In a perfect world every symbol in a code alphabet occurs with equal probability. In this way the information content is maximized. Suppose we have the two symbol alphabet {0,1}. Each residue is one bit, but only if each symbol occurs with a probability of p=0.5 (so the total probability for the two symbols is 0.5 + 0.5 = 1). If the symbols occur with unequal probability each residue is actually worth less than one bit. For example, suppose the probability that the symbol 0 will occur in a given residue is p0 = 1, and the probability that the symbol 1 will occur in the residue is p1 = 0. That is, 1 has no chance of occuring and 0 will definitely occur (again, the total probability is p0 + p1 =1). This leaves us with one viable symbol, but one symbol can't answer any questions (let's face it, the sound of one hand clapping is silence, unless you do that funny thing of bending the hand down to flap the finger tips against the palm and...). There's no information in a residue if it is necessarily filled with a given symbol. So even though our alphabet has two symbols, the information per residue in this case is zero bits. So, equal probabilities yield one bit/residue, the maximum in this case; probabilities of 0 and 1 yield zero bits/residue. What if p0 = 0.8 and p1 = 0.2? In that case the number of bits/residue is something between one and zero. In particular, it's

-[0.8 log2(0.8) + 0.2 log2(0.2)] = 0.722.

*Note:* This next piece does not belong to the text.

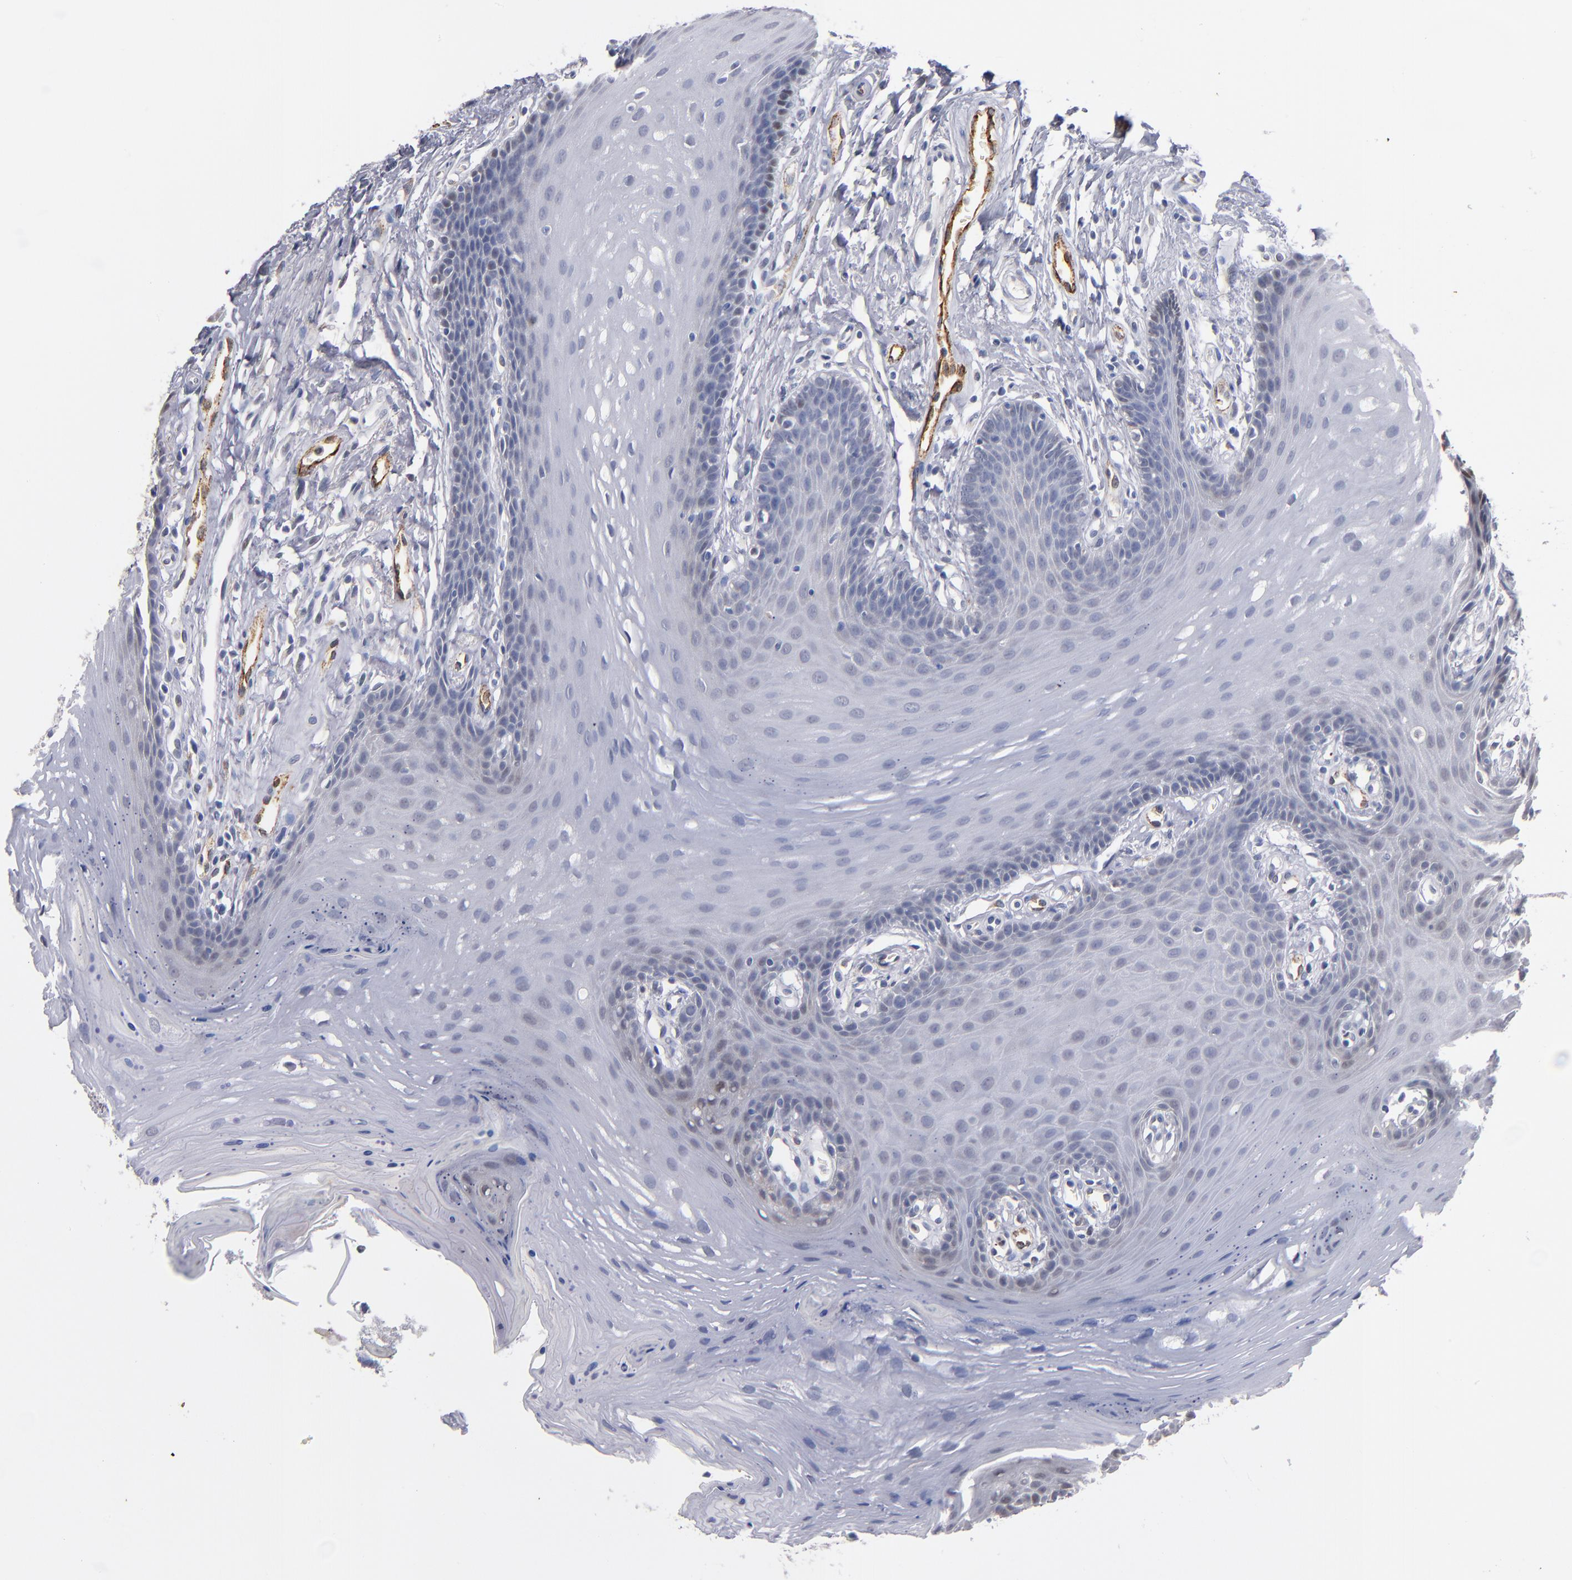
{"staining": {"intensity": "negative", "quantity": "none", "location": "none"}, "tissue": "oral mucosa", "cell_type": "Squamous epithelial cells", "image_type": "normal", "snomed": [{"axis": "morphology", "description": "Normal tissue, NOS"}, {"axis": "topography", "description": "Oral tissue"}], "caption": "Immunohistochemistry micrograph of unremarkable human oral mucosa stained for a protein (brown), which demonstrates no positivity in squamous epithelial cells. (Stains: DAB immunohistochemistry (IHC) with hematoxylin counter stain, Microscopy: brightfield microscopy at high magnification).", "gene": "SELP", "patient": {"sex": "male", "age": 62}}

What's that mean? Well, it just means that if someone sends you a coded message using one residue, two symbols, and probabilities 0.8 and 0.2, the message is a little less reliable than if the probabilities had been 0.5 and 0.5.

NOTE! Bits/residue is the number of bits associated with each residue (ie., digit, ie., position). If you have a code of length 150 (150 residues), multiply by 150 to get the total number of bits for the whole thing.